We had an interesting discussion in my Faith and Leadership class this week. We’re reading Diana Butler Bass’s book Christianity After Religion, and one of my students asked this as a response question for class discussion:
Chapter 2 discusses how people “deeply committed to Christianity” often dislike labeling themselves directly as “Christian.” What does your Facebook profile say about your faith/religious views? Why did you choose the wording or label that you did?
I found the ensuing short conversation fascinating and, perhaps, revealing possibilities for future research areas.
First, of the students who shared, all had some sort of careful reasoning behind why they did chose the Facebook religion label that they did. This was not some off-the-cuff decision, but a thoughtful negotiation of Facebook as a platform to construct and manage identity. (This recalls some of Sherry Turkle’s research presented in Alone Together, though Turkle addresses bands' likes and photos rather than religious identity, if my memory serves me.)

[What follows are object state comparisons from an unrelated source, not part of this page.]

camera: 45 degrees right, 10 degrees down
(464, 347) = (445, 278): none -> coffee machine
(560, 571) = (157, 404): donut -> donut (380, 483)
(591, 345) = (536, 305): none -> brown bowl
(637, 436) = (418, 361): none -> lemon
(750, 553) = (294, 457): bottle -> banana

Secondly, we talked a lot about audience awareness. Students mentioned how their Facebook religious view had something to do with what people would think about their religious view or lack thereof, how others would interpret it. Relatedly, Bass notes this is sort of a recurring theme in recent Christianity — folks searching for a label or a language to claim identity without being lumped in with all Christians. So, they say they’re a “Jesus follower.” Or, as one student appreciated, “an apprentice of Jesus.”
Finally, it was interesting to hear that some students simply claimed their denominational affiliation, while for others it’s exactly denominational Christianity that they’re hoping to move beyond.
Why does this matter? Well, it makes me wonder about future research possibilities, for one. How might one go about cataloging what young adults hope to communicate by their Facebook religious views? How do their Facebook religious views connect to their religious views expressed elsewhere—such as on college admissions forms or surveys?
I bet interviews with young adults about why they chose the Facebook religion views they do would be revealing, but not in any simply “who believes what” sort of way. They’d show how young adults—or any group, for that matter—use new media to communicate complex religious matters with cultural sophistication.